Now the only drama in the process takes place a full year and a half before the convention. Now candidates beg for money from big corporate contributors and the ones that cant draw enough money from contributors are forced to quit, many times before a single vote is cast. In this way, money has come to replace political capital. A candidate like George W Bush can starve any and all opponents of the means to attract voters, removing their ability to persuade, because now the campaign is like all elections, except far more vast. The campaign for the modern presidential nomination entails travelling all over the nation, not just in one state. It involves purchasing tons of media time and employees for every primary that they plan to compete in. It involves persuading an uninvolved public about usually trivial matters, in comparison to the weighty matters that will actually be decided in running the Executive Branch.

Contrast this with the nomination of Abraham Lincoln. The political front runners were assured of the first ballot votes of the delegations from their own states. All of the participants were involved, informed and engaged. There were no primaries at all. The nominee was not decided until many ballots had been cast. (In fact, the most ballots ever cast in a nominating convention was 103, in 1924.) None of the front runners won the nomination.

Let's think a moment about what the current process gets us. Potential candidates must test the waters to see if there is enough 'public' support for thier candidacy. This of course means that they are finding out if there are any donors for their cause. Possibly a dozen will determine that they might take the chance. The media begins to focus on the candidates, looking for any personality quirks, foibles, or gaffes. Any sentence uttered could mean instant doom to their chances. Little attention is paid to the ideas involved. Much attention is paid to how much their grooming or clothing costs.

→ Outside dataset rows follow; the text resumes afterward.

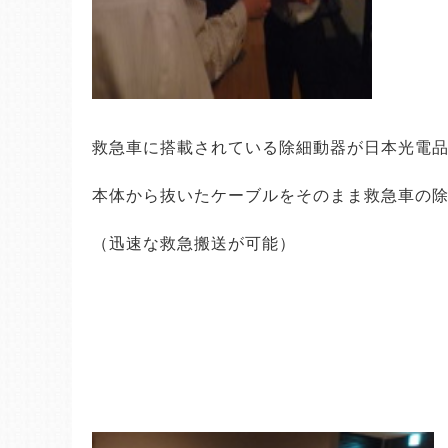
救急車に搭載されている除細動器が日本光電
本体から抜いたケーブルをそのまま救急車の
（迅速な救急搬送が可能）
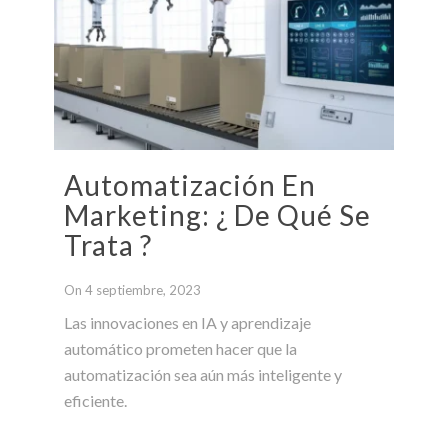
Automatización En
Marketing: ¿ De Qué Se
Trata ?
On 4 septiembre, 2023
Las innovaciones en IA y aprendizaje
automático prometen hacer que la
automatización sea aún más inteligente y
eficiente.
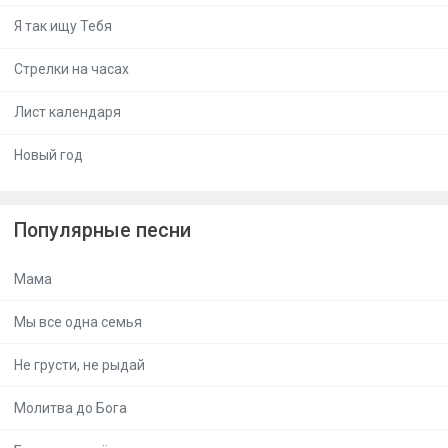
Я так ищу Тебя
Стрелки на часах
Лист календаря
Новый год
Популярные песни
Мама
Мы все одна семья
Не грусти, не рыдай
Молитва до Бога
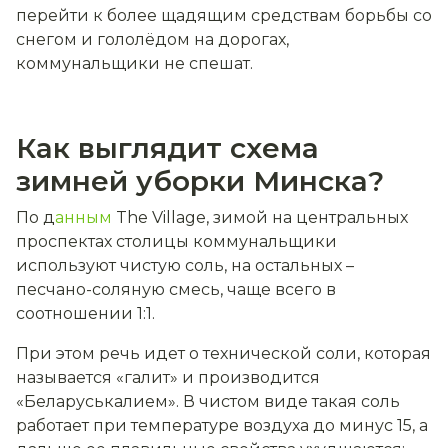
перейти к более щадящим средствам борьбы со
снегом и гололёдом на дорогах,
коммунальщики не спешат.
Как выглядит схема
зимней уборки Минска?
По д
анным
The Village, зимой на центральных
проспектах столицы коммунальщики
используют чистую соль, на остальных –
песчано-соляную смесь, чаще всего в
соотношении 1:1.
При этом речь идет о технической соли, которая
называется «галит» и производится
«Беларуськалием». В чистом виде такая соль
работает при температуре воздуха до минус 15, а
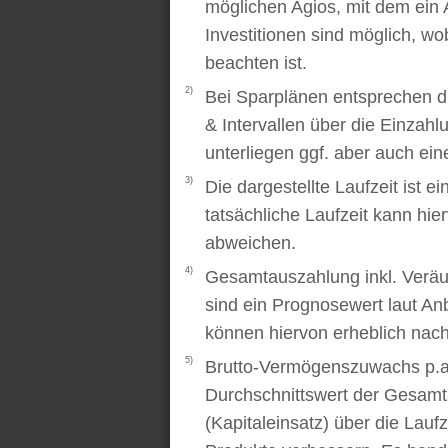
möglichen Agios, mit dem ein 
Investitionen sind möglich, wo
beachten ist.
2)
Bei Sparplänen entsprechen d
& Intervallen über die Einzah
unterliegen ggf. aber auch ei
3)
Die dargestellte Laufzeit ist e
tatsächliche Laufzeit kann hi
abweichen.
4)
Gesamtauszahlung inkl. Veräu
sind ein Prognosewert laut An
können hiervon erheblich nac
5)
Brutto-Vermögenszuwachs p.a..
Durchschnittswert der Gesamt
(Kapitaleinsatz) über die Laufz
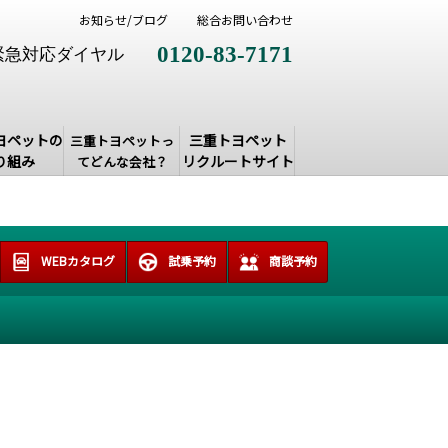
お知らせ/ブログ
総合お問い合わせ
0120-83-7171
緊急対応ダイヤル
ヨペットの
三重トヨペット
三重トヨペットっ
り組み
リクルートサイト
てどんな会社？
WEBカタログ
試乗予約
商談予約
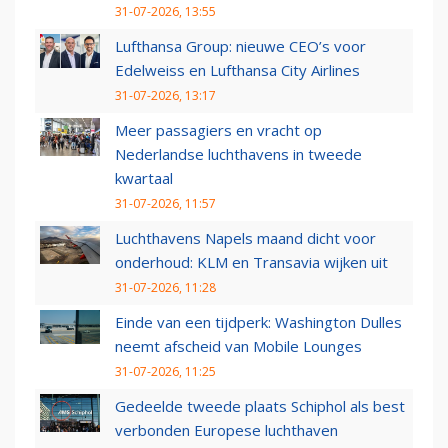
31-07-2026, 13:55
Lufthansa Group: nieuwe CEO’s voor
Edelweiss en Lufthansa City Airlines
31-07-2026, 13:17
Meer passagiers en vracht op
Nederlandse luchthavens in tweede
kwartaal
31-07-2026, 11:57
Luchthavens Napels maand dicht voor
onderhoud: KLM en Transavia wijken uit
31-07-2026, 11:28
Einde van een tijdperk: Washington Dulles
neemt afscheid van Mobile Lounges
31-07-2026, 11:25
Gedeelde tweede plaats Schiphol als best
verbonden Europese luchthaven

In campaigns recently past there may be three states whose delegates will be chosen by popular vote. Iowa will hold a caucus where sleepy Iowans will gather at caucuses around the state and cast votes that are non-binding (except in the mind of campaign financers). Then, typically it is off to New Hampshire, where a real presidential primary will occur. This election features the ability of voters to vote in the other party's primary. So we have the prospect of voter's whose candidate is reasonably certain taking advantage of the opportunity to select their candidate's opponent. Next it has been "off to South Carolina" or "Super Tuesday" or whatever. The next stop is usually the last for ever candidate except the nominee. So, as a general rule, the delegates to the national convention are going to a party. The voters of possibly three states get to do the job that formerly took the delegates of fifty states many rounds of voting to do. Delegates that were picked by millions of Americans to represent their states at the national convention have been stripped of every value that this process used to provide and now are reduced to a cheering backdrop for a candidate that was picked by large donors betting that their contributions are buying the ear of a President.